Work required: Lines below that hold the word "minor" must be copied in full.

Source material:

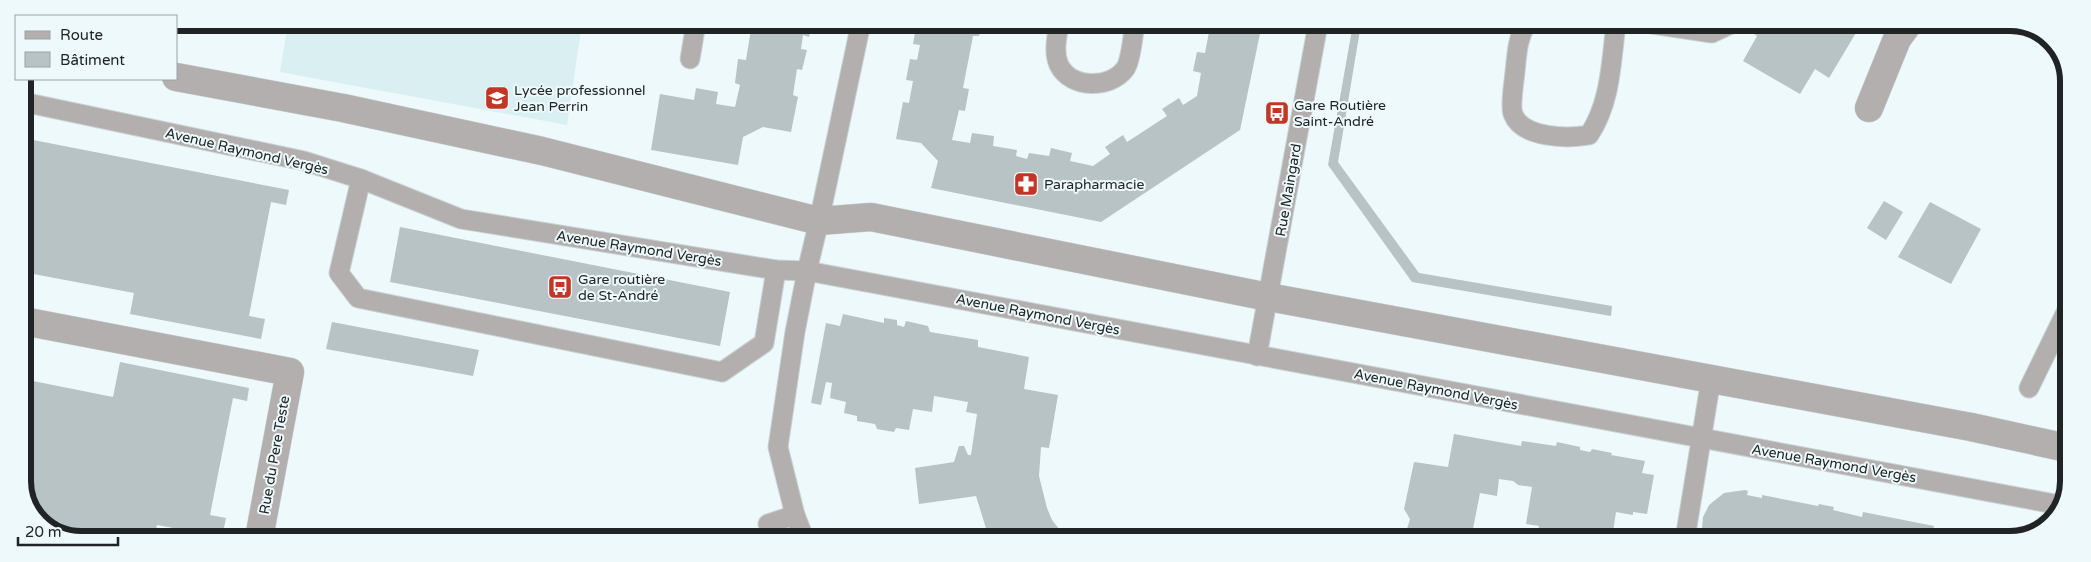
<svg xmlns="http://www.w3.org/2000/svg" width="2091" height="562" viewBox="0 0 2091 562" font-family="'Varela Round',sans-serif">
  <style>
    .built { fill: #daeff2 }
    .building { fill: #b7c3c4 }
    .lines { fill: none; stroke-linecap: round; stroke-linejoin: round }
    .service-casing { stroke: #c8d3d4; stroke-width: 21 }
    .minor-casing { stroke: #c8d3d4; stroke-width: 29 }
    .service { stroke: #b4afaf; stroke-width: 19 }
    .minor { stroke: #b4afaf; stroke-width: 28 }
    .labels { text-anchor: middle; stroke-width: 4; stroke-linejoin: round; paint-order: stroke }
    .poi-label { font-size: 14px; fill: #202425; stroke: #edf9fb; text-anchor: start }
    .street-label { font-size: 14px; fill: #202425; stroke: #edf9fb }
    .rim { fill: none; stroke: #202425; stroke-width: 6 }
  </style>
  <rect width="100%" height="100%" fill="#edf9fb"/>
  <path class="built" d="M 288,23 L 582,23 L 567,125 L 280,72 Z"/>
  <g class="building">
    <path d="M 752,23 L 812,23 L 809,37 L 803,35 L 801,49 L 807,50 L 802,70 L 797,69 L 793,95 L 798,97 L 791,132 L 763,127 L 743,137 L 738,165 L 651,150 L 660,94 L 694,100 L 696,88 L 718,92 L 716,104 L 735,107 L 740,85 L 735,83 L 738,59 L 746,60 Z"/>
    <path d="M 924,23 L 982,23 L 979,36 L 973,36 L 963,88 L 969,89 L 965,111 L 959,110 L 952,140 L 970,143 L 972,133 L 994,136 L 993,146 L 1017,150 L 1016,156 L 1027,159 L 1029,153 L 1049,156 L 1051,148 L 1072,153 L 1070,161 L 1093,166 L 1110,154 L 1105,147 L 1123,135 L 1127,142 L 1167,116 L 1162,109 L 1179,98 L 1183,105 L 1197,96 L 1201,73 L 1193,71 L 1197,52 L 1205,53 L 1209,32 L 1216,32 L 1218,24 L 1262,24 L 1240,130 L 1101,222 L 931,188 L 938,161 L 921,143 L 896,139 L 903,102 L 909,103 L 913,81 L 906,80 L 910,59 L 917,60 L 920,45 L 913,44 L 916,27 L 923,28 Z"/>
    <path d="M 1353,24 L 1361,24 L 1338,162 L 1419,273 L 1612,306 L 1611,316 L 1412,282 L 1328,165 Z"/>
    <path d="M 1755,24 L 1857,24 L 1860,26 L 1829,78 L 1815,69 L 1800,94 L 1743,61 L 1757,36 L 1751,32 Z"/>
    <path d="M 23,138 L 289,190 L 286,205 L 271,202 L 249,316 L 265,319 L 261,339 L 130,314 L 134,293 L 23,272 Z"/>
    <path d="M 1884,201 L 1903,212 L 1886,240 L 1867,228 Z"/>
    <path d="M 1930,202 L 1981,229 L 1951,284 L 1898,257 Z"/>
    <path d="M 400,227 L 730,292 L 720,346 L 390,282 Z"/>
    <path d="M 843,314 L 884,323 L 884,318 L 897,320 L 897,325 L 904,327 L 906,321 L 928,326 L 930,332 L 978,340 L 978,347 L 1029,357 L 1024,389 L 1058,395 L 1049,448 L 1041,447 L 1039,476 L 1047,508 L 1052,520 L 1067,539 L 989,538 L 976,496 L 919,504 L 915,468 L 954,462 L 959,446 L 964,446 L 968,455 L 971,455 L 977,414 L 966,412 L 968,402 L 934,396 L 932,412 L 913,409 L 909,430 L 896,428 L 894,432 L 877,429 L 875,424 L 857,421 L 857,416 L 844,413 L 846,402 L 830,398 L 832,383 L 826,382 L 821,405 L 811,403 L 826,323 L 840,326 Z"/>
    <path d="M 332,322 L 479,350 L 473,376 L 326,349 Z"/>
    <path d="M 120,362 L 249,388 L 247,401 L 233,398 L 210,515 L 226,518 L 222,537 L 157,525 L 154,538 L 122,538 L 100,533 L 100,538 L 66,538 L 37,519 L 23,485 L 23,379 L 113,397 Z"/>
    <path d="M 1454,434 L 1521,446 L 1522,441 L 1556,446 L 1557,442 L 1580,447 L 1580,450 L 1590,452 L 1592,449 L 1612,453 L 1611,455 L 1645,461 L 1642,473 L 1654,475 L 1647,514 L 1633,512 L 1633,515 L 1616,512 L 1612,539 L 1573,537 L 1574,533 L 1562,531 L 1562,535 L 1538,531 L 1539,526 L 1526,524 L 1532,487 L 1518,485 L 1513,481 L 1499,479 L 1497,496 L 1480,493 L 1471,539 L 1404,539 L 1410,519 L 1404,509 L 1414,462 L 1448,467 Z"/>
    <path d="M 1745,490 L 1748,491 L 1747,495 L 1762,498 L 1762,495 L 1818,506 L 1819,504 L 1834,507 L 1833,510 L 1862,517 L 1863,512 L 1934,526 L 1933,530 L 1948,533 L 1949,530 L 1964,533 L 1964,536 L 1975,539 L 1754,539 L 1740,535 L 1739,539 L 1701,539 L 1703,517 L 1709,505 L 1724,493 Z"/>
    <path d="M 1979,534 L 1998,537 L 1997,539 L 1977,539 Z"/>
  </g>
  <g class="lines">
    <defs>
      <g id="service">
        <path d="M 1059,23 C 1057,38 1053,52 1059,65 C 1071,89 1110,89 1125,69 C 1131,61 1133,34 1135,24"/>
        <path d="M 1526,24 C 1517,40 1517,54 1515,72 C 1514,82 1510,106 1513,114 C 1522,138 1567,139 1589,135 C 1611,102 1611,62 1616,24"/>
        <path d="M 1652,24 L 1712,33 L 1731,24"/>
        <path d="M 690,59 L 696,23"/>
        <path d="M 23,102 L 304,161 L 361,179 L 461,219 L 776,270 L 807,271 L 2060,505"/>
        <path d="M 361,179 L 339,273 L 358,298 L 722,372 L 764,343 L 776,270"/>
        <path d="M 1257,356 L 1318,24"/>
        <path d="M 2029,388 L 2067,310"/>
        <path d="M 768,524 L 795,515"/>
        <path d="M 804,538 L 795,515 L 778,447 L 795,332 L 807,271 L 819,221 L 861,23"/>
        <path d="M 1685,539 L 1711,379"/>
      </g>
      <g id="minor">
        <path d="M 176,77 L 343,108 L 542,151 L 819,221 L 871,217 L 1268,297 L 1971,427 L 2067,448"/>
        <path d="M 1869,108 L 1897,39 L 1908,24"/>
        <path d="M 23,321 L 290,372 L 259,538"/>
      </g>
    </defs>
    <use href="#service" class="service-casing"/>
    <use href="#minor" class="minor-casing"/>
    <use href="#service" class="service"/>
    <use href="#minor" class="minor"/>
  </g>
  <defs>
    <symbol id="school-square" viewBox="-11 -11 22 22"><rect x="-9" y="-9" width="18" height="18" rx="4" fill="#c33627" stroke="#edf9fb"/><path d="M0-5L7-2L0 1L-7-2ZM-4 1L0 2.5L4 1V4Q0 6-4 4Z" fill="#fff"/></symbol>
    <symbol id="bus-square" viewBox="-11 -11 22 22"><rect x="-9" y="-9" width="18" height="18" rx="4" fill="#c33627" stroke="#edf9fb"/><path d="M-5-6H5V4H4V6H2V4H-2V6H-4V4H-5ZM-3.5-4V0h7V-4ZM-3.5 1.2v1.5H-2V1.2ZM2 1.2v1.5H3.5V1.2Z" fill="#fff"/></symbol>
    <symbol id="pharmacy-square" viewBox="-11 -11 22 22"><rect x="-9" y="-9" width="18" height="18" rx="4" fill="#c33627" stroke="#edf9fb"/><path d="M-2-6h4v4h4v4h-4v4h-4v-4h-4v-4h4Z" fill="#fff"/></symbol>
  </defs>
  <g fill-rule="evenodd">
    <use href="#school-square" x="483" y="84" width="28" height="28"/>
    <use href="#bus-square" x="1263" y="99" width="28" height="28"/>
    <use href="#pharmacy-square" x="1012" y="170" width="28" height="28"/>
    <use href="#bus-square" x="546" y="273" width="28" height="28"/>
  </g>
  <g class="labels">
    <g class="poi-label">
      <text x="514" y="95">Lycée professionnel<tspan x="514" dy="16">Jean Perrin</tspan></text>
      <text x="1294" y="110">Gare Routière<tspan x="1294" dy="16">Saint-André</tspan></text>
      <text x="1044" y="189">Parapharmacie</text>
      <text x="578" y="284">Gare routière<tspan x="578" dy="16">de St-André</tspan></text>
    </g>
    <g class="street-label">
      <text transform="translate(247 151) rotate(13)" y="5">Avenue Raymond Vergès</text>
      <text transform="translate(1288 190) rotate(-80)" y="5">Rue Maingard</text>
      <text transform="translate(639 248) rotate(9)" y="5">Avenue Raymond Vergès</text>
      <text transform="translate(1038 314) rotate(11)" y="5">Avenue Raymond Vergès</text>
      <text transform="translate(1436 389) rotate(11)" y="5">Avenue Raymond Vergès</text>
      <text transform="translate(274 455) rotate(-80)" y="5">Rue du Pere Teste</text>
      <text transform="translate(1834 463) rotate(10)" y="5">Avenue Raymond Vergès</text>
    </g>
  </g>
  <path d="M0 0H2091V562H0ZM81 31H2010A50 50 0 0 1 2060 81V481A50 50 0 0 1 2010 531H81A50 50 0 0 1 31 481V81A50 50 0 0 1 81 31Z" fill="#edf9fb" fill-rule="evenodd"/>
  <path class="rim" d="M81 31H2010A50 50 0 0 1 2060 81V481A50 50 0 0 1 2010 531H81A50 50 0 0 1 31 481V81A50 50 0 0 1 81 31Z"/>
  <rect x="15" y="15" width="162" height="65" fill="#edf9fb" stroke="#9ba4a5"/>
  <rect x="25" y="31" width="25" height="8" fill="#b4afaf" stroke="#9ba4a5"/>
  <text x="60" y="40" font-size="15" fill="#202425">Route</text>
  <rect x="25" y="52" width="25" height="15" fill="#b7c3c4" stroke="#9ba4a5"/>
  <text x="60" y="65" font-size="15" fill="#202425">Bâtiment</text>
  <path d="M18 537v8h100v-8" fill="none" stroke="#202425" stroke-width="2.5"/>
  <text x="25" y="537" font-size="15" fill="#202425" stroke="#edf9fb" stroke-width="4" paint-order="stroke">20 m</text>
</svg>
---
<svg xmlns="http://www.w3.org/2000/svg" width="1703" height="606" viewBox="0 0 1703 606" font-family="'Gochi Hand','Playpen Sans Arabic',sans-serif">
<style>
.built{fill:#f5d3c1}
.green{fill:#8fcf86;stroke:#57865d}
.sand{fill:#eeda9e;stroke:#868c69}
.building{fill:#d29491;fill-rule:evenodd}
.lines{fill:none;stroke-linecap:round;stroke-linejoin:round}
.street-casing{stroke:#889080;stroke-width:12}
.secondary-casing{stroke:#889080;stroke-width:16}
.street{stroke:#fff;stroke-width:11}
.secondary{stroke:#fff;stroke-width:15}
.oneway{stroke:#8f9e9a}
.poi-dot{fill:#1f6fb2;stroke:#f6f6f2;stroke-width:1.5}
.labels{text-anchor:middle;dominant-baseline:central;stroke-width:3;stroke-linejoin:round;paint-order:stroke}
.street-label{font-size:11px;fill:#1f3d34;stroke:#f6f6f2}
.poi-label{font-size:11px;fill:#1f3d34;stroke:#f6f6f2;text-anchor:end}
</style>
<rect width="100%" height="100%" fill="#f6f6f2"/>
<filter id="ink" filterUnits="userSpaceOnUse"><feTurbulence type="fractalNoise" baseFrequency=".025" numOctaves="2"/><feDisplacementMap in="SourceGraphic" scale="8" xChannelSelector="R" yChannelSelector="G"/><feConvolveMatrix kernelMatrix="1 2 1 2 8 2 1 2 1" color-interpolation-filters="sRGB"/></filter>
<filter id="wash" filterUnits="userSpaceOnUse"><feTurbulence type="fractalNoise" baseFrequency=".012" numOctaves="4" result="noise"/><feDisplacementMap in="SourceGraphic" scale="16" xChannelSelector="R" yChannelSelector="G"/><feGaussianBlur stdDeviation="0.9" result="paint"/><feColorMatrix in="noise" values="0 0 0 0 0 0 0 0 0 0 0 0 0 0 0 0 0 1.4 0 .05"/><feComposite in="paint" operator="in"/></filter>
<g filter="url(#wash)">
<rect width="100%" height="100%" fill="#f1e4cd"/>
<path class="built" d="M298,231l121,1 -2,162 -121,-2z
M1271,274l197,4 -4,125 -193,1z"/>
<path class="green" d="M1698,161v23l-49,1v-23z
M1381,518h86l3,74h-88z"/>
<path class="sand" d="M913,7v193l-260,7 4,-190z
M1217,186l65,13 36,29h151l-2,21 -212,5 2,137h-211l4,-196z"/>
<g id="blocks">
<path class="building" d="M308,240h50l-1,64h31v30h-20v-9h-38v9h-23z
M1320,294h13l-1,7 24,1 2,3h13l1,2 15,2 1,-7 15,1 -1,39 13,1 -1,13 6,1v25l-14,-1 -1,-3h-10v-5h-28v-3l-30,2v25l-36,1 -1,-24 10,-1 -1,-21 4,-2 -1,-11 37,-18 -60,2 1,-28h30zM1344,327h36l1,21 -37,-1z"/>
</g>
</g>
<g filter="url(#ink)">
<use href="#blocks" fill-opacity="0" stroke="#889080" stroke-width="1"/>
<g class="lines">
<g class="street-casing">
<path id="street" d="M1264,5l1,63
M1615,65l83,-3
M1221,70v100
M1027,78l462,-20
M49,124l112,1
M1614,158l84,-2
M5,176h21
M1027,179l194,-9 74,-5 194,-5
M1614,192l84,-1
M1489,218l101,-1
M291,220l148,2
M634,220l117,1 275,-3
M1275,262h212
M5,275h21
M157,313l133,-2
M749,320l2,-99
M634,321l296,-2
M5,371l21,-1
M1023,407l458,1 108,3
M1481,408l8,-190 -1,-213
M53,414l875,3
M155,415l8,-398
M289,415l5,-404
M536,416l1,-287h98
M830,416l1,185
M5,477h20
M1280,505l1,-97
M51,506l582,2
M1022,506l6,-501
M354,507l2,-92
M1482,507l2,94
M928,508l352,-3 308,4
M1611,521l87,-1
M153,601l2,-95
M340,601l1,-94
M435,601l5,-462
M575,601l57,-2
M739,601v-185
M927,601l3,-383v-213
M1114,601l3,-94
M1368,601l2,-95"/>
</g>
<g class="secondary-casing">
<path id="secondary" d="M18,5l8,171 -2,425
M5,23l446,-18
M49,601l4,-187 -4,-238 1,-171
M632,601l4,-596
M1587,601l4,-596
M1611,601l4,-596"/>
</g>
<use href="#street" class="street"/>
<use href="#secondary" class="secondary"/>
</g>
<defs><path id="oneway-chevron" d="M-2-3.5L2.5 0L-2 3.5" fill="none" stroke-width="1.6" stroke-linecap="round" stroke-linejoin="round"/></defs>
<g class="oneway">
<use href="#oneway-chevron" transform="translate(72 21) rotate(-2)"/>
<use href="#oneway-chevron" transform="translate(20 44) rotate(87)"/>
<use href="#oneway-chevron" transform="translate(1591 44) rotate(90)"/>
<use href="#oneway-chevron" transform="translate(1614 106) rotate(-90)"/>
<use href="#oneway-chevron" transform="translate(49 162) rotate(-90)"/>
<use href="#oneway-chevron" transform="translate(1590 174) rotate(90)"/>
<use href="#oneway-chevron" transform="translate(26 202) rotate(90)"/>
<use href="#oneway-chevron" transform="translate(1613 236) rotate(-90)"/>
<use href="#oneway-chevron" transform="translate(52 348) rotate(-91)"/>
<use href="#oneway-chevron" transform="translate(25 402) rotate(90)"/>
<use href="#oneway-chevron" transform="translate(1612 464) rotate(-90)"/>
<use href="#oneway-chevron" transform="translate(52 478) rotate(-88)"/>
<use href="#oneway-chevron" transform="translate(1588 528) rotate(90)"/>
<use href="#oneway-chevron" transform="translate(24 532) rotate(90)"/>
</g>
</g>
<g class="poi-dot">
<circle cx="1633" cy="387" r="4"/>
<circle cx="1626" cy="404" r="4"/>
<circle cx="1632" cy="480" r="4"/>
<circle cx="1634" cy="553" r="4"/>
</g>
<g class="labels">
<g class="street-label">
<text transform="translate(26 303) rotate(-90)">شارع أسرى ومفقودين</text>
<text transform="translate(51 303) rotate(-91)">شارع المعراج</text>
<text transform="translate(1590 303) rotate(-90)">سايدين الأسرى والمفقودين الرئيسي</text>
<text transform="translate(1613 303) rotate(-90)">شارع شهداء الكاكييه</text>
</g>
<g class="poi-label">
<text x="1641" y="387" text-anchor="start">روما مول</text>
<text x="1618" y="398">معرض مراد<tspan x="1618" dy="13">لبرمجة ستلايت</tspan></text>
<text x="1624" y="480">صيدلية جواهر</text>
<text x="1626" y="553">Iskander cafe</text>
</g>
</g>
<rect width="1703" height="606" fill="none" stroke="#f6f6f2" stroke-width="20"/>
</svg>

Response to this exercise:
    .minor-casing { stroke: #c8d3d4; stroke-width: 29 }
    .minor { stroke: #b4afaf; stroke-width: 28 }
      <g id="minor">
    <use href="#minor" class="minor-casing"/>
    <use href="#minor" class="minor"/>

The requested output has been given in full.